Jim eut la même réaction en repliant une autre missive. Cette étagère renfermait bel et bien un secret, mais pas celui escompté. Toutes ces lettres étaient des déclarations d'amour, des poèmes, et des écrits faisant état de la relation amoureuse de Bloup et Mathilda. Relation qui s'était détériorée ces dernières années, mais qui semblait avoir un regain de vigueur depuis quelques mois.

Les deux acolytes sortirent des archives dans des éclats de rire, mais s'arrêtèrent net en entrant dans la pièce principale.

Au sol, là où se tenait l'Archiviste quelques minutes plus tôt, étaient étalés un long morceau de tissu mouillé et souillé, un flacon vide et une flèche ensanglantée. Le vieillard les regardait, assit sur le tabouret face à sa table, le sourire aux lèvres, la main dans sa longue barbe. Il dévoila sa jambe soigneusement bandée.

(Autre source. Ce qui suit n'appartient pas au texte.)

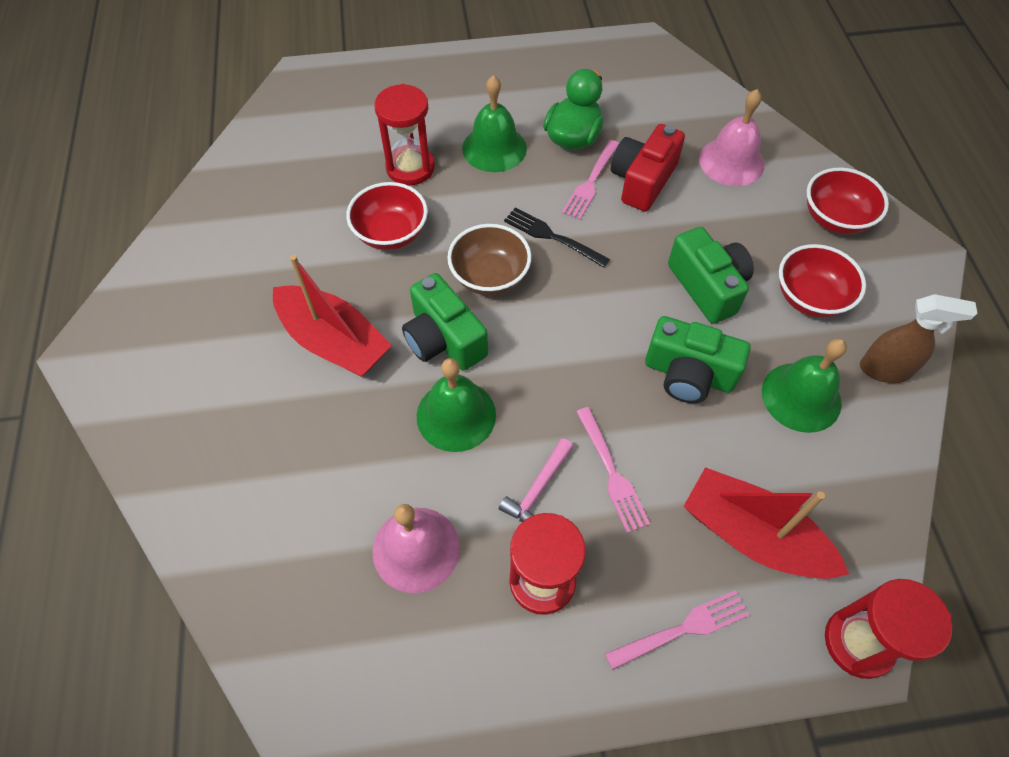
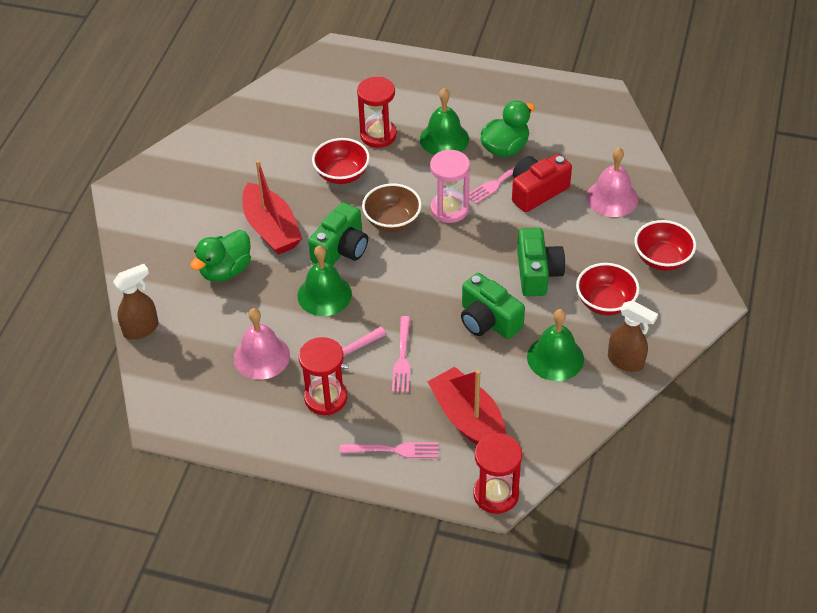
camera: 25 degrees right, 10 degrees down
green camera [402,273,488,371] -> green camera turned 135 degrees counterclockwise [308,202,368,266]
black fork [504,208,610,268] -> pink hourglass [430,150,470,223]
none -> brown spray bottle [113,264,158,340]
none -> green duck [190,230,251,282]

— Je n'allais quand même pas vous attendre là avec une flèche dans la chair ! ricanait-il.

— Vous vous l'êtes retiré tout seul, sans hurler ? s'enquit Jim dans une grimace de dégoût, s'imaginant la scène.

— Il semblerait, oui... Je suis content de ne pas avoir perdu la main. À l'écoute de vos rires, je peux affirmer que vous avez lu les missives privées, s'amusa-t-il. Mathilda vous tuerait pour ça.

— Si vous savez pourquoi on rigole, c'est que vous les avez aussi lus, pouffa Jim.

— Moi ? Je suis l'Archiviste ! Je lis les lettres, je les retranscris pour en garder une trace ici et je transmets l'original aux intéressés, avec l'aide de mes fidèles pigeons. C'est mon travail de les lire, au moins une fois, pour en rédiger une copie. À Hamelin, on aime garder une trace de notre passage, par l'écrit généralement.

Quand il eut fini sa phrase, il se tut, perdit son grand sourire. Son visage se voila de sérieux. Et dans cet air froid, il reprit.

— Et puis, je sais ce qu'il n'y a pas de quoi rire dans les lettres qui vous intéresse...

— Vous savez qu'il n'y a pas de quoi rire ? répéta Helmut. Oui, il n'y a rien de marrant ! Mais savez-vous combien de personnes innocentes souffrent par votre faute ? Combien d'êtres-d'en-haut sont morts ? Plus simple, savez-vous combien d'êtres-d'en-haut sont encore en vie à la mine ? Aucun !

Silence. L'Archiviste tourna le dos, camouflant la peine qui l'emportait sur ses traits habituellement joyeux. À côté d'une bougie nouvellement allumée, il se pencha sur un parchemin à retranscrire.

— Vous feriez mieux de partir avant qu'un garde ne vienne prendre de mes nouvelles, répondit-il simplement.

— De vos nouvelles ? s'enquit Jim. Comment ça, de vos nouvelles ? Vous avez envoyé un pigeon pour demander des renforts ?

Il n'eut pas de réponse. Mais en balayant la tour du regard, l'évidence frappa les jeunes hommes. Le peu de meuble, la décoration qui ne se limitait qu'à un étendard brodé du sceau royal, cette toge salie par l'encre, l'obscurité ambiante combattue par une frêle et unique bougie posée sur la table. Ça avait tout l'air d'une prison. Pourtant, la porte était ouverte... quoique défoncée.

Jim et Helmut s'échangèrent un regard, se demandant comment s'assurer le silence de cet homme. Finalement, en l'absence de solutions raisonnables, ils ne firent rien. De toute façon, après la pagaille mis à la mine, la reine devait être au courant de leur présence à Hamelin.

— Ne vous en faites pas. Personne ne saura rien de votre venue. Il me reste encore de ma douce folie, murmurait l'Archiviste pour lui-même, alors que ses visiteurs quittaient sa tour.

Devant le seuil de la porte, Jim se retourna vers ce mystérieux personnage, l'air songeur.

— Il me fait penser à Bloup, dit-il. Tous ses sourires... Même après qu'on lui ait tiré une flèche dans la jambe, et puis il l'a appelé Bloupi... Bloupist... Blou... Enfin, il a réussi à prononcer son nom en entier ! Même moi qui ai essayé pendant les deux semaines où j'ai travaillé à l'hôtel, je n'ai pas réussi...

L'Archiviste, de nouveau avalé par les ténèbres de sa tour, sourit à l'écoute de cette remarque. Qu'il ait pu être un exemple pour Bloup le rendait fier. Il avait doté ce colosse d'un sourire à toute épreuve, et le jeune homme qu'il avait été en avait eu grand besoin. Il avait fait de son mieux pour qu'il ne sombre pas complètement dans les méandres de la reine.